Following some recent staycations, it’s become apparent you don’t have to travel far for a contrary perspective.

I have come to terms with that word staycation, and its dastardly abbreviation staycay. Such capitulation is not because I approve of such interference with the English language but it’s now apparent that holidaying close to home is a fine concept.

I’ve been staycaying (sigh) quite a bit to clock up features for our In Residence series, venturing no more than four hours from my front door and, most recently, for less than a quarter of that time. In the process, it’s become apparent you don’t need to go far to find a sense of differentness and a contrary perspective.

So, for the latest review, I drive 20 minutes along a route that I take most weekends to a favourite mall. It feels like going to the shops but not arriving. What, here already?

I am on the other side of an expanse of water I know well but have never paused long enough to view from an opposite angle. It looks so different. Well, not as different as if I’d teleported to Lake Como, but sort of back to front and possessed of unusual contours, aspects and even colours. The sun ­appears to be setting in a strange place, the water is a more nuanced blue than at the bay I have left behind.

Even the birdlife seems more abundant. I spy a cormorant, a glossy male mallard and his dowdy harem, and more seagulls than inhabit my patch across the way. It’s a splendid new spot from which to appreciate this estuary. For the record, it’s Brisbane Water, which tips into Broken Bay and is nowhere near Queensland.

Even the shops look more exotic because of their newness. I feel like a traitorous thrill-seeker as I buy fruit and veg someplace other than my usual store. I purchase an artichoke, just because I can. I don’t even like artichokes but the act feels foreign and kind of reckless.
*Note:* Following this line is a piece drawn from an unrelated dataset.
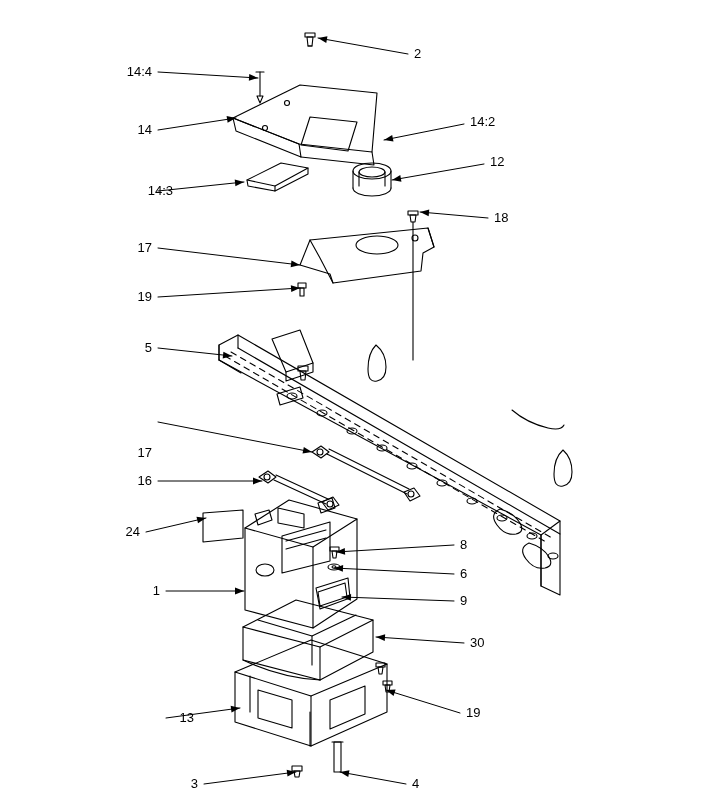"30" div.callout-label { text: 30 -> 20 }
Then I negotiate the queue at a hitherto unknown pastry shop and discover buns so puffy and creamy and surely ­illicit that the fun police must have banned such kilojoule-laden nonsense from my neighbouring neck of the water. I have invited friends in for a drinks soiree, some of whom are neighbours who take the roads I drove earlier and manage to get lost; they couldn’t believe they’d need GPS advice. One chap says he rides his bike around the waterway every day but hadn’t ever clocked the street names. Because of this, a few are fashionably late.

As we stand on the deck and consult a map and argue about east and west, we laughingly agree we just love staycays. I send off these locals after a few hours to find their way home. “First turn to the left and just keep driving!” is my airy advice as they farewell the great unknown.